### [PROBLEM SET]
a. In the passage on out-of-context start tags, which element does it say was probably wanted so the paragraph could have a title?
b. Extract the passage on out-of-context start tags word for word, from "20 |</para>" up to and including "suggest this alternative.".

** Opening TEXT PASSAGE block **

3.3. Out-of-Context Start Tag
Sometimes the problem isn’t spelling, but rather placing a tag in the wrong context. When this happens, the validator tries to figure out what it can add to your document to make it valid. Then it tries to recover by continuing as if it had seen what it just added. Of course, this may cause future errors:
1 |<chapter xmlns="http://docbook.org/ns/docbook" version="5.0">
|<title>Test Chapter</title>
|<para>
|This is a paragraph in the test chapter. It is unremarkable in
5 |every regard. This is a paragraph in the test chapter. It is
|unremarkable in every regard. This is a paragraph in the test
|chapter. It is unremarkable in every regard.
|</para>
|<para><title>Paragraph With Inlines</title>
10 |<emphasis role="bold">This</emphasis> paragraph contains
|<emphasis>some <emphasis>emphasized</emphasis> text</emphasis>
|and a <superscript>super</superscript>script
|and a <subscript>sub</subscript>script.
|</para>
15 |<para>
|This is a paragraph in the test chapter. It is unremarkable in
|every regard. This is a paragraph in the test chapter. It is
|unremarkable in every regard. This is a paragraph in the test
|chapter. It is unremarkable in every regard.
20 |</para>
|</chapter>
|$ java -jar msv.jar docbook.rng context.xml
|start parsing a grammar.
|warnings are found. use -warning switch to see all warnings.
|validating context.xml
|Error at line:9, column:14 of context.xml
|tag name "title" is not allowed. Possible tag names are: <abbrev>,<accel>,
|<acronym>,<address>,…,<varname>,<warning>,<wordasword>,<xref>
In this example, we probably wanted a
formalpara
so that we could have a title on the
paragraph. But note that the validator didn’t suggest this alternative.
The validator only tries to add additional elements, rather than rename
elements that it’s already seen.

** Closing TEXT PASSAGE block **
** Opening GIVEN ENTRIES block **

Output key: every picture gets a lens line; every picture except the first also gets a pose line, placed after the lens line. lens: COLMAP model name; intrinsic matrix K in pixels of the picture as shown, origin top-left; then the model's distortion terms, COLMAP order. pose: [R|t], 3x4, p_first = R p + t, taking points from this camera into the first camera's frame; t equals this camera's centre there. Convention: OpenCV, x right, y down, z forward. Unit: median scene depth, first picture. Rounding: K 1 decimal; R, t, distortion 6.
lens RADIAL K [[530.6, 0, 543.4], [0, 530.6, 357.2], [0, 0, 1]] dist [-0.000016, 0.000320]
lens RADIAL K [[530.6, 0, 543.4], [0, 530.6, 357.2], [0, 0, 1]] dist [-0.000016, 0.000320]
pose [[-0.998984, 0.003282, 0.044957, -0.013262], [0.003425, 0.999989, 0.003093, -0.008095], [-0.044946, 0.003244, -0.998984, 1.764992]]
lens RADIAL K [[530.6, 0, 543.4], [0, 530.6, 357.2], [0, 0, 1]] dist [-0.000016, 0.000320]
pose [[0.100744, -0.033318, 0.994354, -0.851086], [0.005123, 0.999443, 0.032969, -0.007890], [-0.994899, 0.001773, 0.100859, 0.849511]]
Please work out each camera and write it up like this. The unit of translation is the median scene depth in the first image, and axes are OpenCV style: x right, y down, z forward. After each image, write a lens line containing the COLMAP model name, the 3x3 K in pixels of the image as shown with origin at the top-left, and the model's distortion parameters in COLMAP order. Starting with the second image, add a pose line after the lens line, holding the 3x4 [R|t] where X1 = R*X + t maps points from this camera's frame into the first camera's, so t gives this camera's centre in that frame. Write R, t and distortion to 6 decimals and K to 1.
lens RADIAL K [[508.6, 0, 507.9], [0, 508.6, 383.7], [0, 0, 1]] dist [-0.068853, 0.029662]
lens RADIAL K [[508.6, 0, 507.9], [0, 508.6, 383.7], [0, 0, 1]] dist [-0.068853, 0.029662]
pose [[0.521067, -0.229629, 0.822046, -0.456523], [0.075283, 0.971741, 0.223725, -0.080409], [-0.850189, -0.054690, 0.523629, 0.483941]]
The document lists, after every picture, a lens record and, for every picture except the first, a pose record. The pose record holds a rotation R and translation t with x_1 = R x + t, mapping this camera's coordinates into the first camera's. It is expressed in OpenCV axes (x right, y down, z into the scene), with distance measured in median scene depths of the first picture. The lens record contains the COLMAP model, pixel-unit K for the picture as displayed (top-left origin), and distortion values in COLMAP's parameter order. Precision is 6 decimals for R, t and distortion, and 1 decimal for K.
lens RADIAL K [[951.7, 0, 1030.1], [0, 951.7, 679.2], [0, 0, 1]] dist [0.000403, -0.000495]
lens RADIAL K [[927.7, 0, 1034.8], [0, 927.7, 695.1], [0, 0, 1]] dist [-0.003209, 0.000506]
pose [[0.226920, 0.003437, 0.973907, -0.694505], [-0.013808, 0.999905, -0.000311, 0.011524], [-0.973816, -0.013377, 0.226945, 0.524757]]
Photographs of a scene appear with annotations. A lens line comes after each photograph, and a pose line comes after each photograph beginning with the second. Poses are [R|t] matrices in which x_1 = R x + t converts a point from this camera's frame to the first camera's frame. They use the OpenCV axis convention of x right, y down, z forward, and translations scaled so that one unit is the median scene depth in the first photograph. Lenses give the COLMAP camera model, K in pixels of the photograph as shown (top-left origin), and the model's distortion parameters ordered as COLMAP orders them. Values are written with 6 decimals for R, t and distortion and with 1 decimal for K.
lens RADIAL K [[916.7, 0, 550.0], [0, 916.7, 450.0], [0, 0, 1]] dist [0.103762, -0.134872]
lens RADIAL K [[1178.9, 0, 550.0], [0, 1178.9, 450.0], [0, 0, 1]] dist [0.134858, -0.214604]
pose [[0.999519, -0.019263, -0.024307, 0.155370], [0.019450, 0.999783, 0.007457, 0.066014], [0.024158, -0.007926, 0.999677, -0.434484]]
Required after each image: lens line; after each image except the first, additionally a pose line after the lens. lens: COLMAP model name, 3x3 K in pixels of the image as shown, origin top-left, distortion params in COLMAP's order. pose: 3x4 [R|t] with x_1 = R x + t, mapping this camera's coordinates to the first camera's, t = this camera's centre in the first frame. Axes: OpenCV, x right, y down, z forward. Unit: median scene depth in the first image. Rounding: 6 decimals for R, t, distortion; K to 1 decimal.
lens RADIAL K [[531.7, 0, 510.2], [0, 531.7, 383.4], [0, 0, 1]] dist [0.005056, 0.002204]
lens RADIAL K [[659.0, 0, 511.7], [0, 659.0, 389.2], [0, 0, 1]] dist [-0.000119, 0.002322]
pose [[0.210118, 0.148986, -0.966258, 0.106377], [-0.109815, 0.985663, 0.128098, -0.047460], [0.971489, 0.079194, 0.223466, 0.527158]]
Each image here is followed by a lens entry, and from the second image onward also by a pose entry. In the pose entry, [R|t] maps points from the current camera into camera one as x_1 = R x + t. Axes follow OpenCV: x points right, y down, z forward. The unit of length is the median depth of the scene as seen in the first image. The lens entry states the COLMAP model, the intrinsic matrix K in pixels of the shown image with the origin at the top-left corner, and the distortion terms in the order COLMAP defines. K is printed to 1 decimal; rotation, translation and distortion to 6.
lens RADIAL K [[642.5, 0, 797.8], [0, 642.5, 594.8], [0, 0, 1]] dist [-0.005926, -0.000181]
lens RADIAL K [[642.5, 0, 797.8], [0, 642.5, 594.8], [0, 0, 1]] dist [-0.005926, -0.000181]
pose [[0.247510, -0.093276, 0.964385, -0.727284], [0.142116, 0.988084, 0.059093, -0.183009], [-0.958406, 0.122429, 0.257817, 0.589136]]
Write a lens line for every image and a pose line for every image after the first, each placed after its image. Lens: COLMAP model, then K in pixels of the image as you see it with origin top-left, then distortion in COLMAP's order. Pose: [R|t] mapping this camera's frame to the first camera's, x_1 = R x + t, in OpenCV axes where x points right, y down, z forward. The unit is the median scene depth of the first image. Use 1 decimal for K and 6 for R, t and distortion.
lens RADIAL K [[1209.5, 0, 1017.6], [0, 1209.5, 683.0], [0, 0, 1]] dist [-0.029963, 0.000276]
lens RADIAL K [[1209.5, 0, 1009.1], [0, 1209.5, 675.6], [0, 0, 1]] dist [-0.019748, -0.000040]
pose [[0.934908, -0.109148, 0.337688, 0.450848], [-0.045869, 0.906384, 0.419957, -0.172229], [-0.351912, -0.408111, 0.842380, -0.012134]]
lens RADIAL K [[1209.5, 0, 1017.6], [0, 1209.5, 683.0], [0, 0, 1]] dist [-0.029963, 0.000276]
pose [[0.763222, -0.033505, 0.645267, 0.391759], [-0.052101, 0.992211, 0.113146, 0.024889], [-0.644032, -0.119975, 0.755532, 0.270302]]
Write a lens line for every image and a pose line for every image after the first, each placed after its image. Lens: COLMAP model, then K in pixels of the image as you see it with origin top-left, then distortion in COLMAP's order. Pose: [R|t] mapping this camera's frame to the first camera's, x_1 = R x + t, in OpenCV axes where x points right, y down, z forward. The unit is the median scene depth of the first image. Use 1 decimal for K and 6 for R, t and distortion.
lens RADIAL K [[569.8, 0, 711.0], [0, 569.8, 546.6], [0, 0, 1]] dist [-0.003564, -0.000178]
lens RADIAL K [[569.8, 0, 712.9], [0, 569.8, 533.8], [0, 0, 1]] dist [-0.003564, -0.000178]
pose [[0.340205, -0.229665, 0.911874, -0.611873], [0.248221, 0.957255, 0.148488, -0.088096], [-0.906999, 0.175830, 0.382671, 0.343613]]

** Closing GIVEN ENTRIES block **

### [RESPONSES BY ITEM NUMBER]
a. A formalpara.

b.
20 |</para>
|</chapter>
|$ java -jar msv.jar docbook.rng context.xml
|start parsing a grammar.
|warnings are found. use -warning switch to see all warnings.
|validating context.xml
|Error at line:9, column:14 of context.xml
|tag name "title" is not allowed. Possible tag names are: <abbrev>,<accel>,
|<acronym>,<address>,…,<varname>,<warning>,<wordasword>,<xref>
In this example, we probably wanted a
formalpara
so that we could have a title on the
paragraph. But note that the validator didn’t suggest this alternative.